Another enthusiast is Jordan Hudgens, senior software engineer at MCW Services in Midland, Texas, which specializes in creating software applications for the oil field industry. His company has a heterogeneous database environment, including Microsoft SQL 2008 for its .NET applications and MySQL for PHP. They are using managed servers from Rackspace and LiquidWeb, along with other cloud-based solutions, and are in the process of migrating to SQL Server 2012.
Hudgens said the best feature in SQL Server 2012 for MCW Services is its ad hoc query paging that is going live.
“By being able to more efficiently filter query results, we can decrease lag time and increase the data available to users,” he said. “Specifically the new functionality built into the OFFSET, SELECT and FETCH commands will help return more accurate results for our data-rich applications.”
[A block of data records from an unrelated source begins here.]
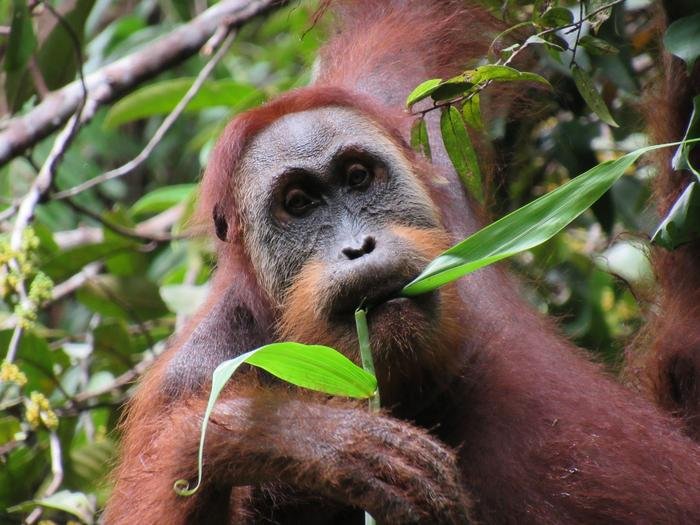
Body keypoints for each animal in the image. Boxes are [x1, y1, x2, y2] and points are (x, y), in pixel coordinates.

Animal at [104, 1, 700, 523]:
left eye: (358, 177)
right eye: (299, 205)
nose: (358, 246)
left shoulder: (409, 110)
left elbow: (404, 19)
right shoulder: (190, 376)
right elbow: (188, 456)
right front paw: (299, 437)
Hudgens felt those commands in SQL Server 2008 R2 were “somewhat cumbersome” and that they will be more streamlined and efficient with SQL Server 2012.
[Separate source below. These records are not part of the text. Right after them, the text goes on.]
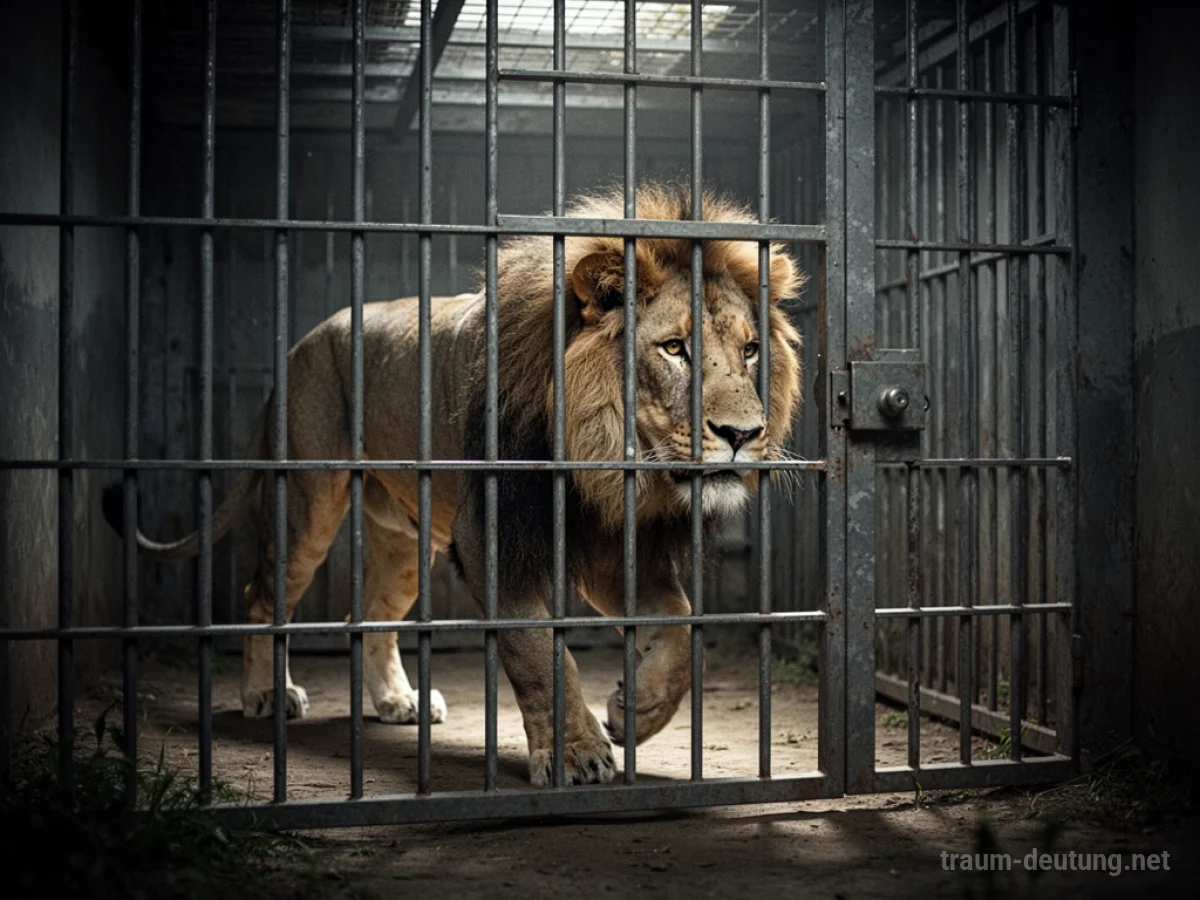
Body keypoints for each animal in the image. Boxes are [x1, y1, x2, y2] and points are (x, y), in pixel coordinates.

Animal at [104, 181, 804, 786]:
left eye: (749, 351)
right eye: (675, 349)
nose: (743, 434)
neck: (604, 458)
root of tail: (299, 346)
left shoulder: (607, 547)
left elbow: (682, 625)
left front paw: (636, 710)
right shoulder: (490, 537)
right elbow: (539, 652)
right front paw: (577, 754)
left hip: (404, 542)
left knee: (368, 613)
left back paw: (398, 701)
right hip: (307, 505)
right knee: (261, 594)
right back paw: (267, 694)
SQL Server, generally speaking
Bhatia said the biggest thing to like about SQL Server in general is that the Microsoft software requires less of a scarce resource: DBAs.
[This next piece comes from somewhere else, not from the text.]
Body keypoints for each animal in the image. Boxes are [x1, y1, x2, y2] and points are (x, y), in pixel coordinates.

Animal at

“If this was 15 years ago, your only choice would be to buy an Oracle database or something similar and hire a team of DBAs,” he said. “Now, even small businesses can afford similar database technology, and although they might hire a number of people, there is a good chance none of them will be DBAs.”
The most profound change with SQL Server 2012 is that when used with modern hardware “you will be able to handle close to 10 terabytes of data without tuning -- a 2-order-of-magnitude improvement over its predecessor.”
While Oracle and IBM deliver similar capabilities, Bhatia said SQL Server 2012 has a big cost advantage.
“There is a theoretical performance advantage with other databases, but to get that you must usually spend hundreds of hours tuning, while with Microsoft it is pretty much unnecessary,” he said. “You don’t need to requisition a DBA from IT and then wait a year. … Even the customers that can afford to do that to would rather not.”
That difference highlights the built-in simplicity that Bhatia said has been a Microsoft hallmark. “It has always been simple, but with this release they simplified things further,” he said.
That simplicity begins with installation -- something that Bhatia said even a nontechnical manager could always do. By contrast, Bhatia said complexity has been part of the culture with Oracle.
“SQL Server was not structured that way, even the first version you could install without being certified. SQL Server 2005 offered the Index Tuning Wizard and 2008 offered the Database Engine Tuning Advisor, which was basically the same thing,” he said.
Those tools had already reduced time requirements to complete tasks, Bhatia said, but with SQL Server 2012, the scale of capabilities has simply grown. Now you can buy SQL Server 2012 for terabytes of data and for crunching billions of records, still without hiring someone to optimize the database. Of course, he noted that companies can still benefit from optimization. But it’s not a requirement, and that’s what continues to make the 2012 version of SQL Server so attractive, according to Bhatia.
“Because we have a self-service model for our customers, that ease-of-use is important for us,” he said. “Today we still need to help customers optimize, but with SQL 2012, we are confident that if they are using new hardware it will handle the load without the optimization process, and that is huge for us.”